There’s still a long road ahead for lenders who are trying to streamline decisions, manage stakeholder expectations and reach more positive outcomes. Unfortunately, you can’t help what’s holding up the process on their end, but you can minimize roadblocks on yours.
The Right Clients
Are you bringing qualified sellers and patient buyers to the short sale transaction? This requires early conversations with clients about their goals in pursuing a short sale. Sellers must be open with you about their financial and personal situation so that you can create the most compelling case and most complete short sale package. On the other side, buyers must be prepared for a longer-than-typical wait. If there are early signs of a rush, suggest a different route. At least discourage offers that are submitted as shots in the dark, further clogging the bank’s process.

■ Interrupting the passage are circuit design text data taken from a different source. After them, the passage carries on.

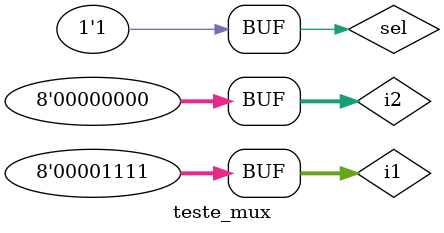
<source format=v>

module teste_mux;
	reg [7:0] i1, i2;
	reg sel;
	wire [7:0] out;
	
	initial begin
	i1 = 8'b00001111;
	i2 = 8'b00000000;
	#1 sel = 0;
	#1 sel = 1;
	
	end
	initial begin
	$monitor("Time=%0t sel=%0b i1=%0b i2=%0b out=%0b",
	$time, sel, i1, i2, out);
	end
	
	MUX_8bits teste(i1, i2, sel, out);
	
	endmodule
	
</source>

Overall, you should operate in a way that shows you’re solution-oriented. Take the lead early in the process to define terms of the short sale. Lean on the bank’s representatives for insight on acceptable terms. Front-end bank decisions help you deliver the right offers, give sellers an opportunity to plan their next step, and minimize the workload later in the process.
Your Skills and Mindset
Your level of preparedness and training will correlate with your success in closing short sales. If you have little training or low motivation to make the distressed property market a priority, you could sabotage what might be a homeowner’s last chance and cause unnecessary frustration for everyone involved. Conversely, you’re much more prepared to close short sales if you’ve invested in your education. You can shadow an expert in the short sale market or take courses such as the Certified Distressed Property Expert, Short Sales and Foreclosure Resource and various classes offered by the Five Star Institute.
One thing is certain: The short sale machine has to operate more efficiently. We owe it to consumers who are heading down this road because they’ve been told it works. It’s time for agents to help prove it by doing whatever they can to make a difference now.
Margaret Kelly, CRB, is chief executive officer of RE/MAX LLC.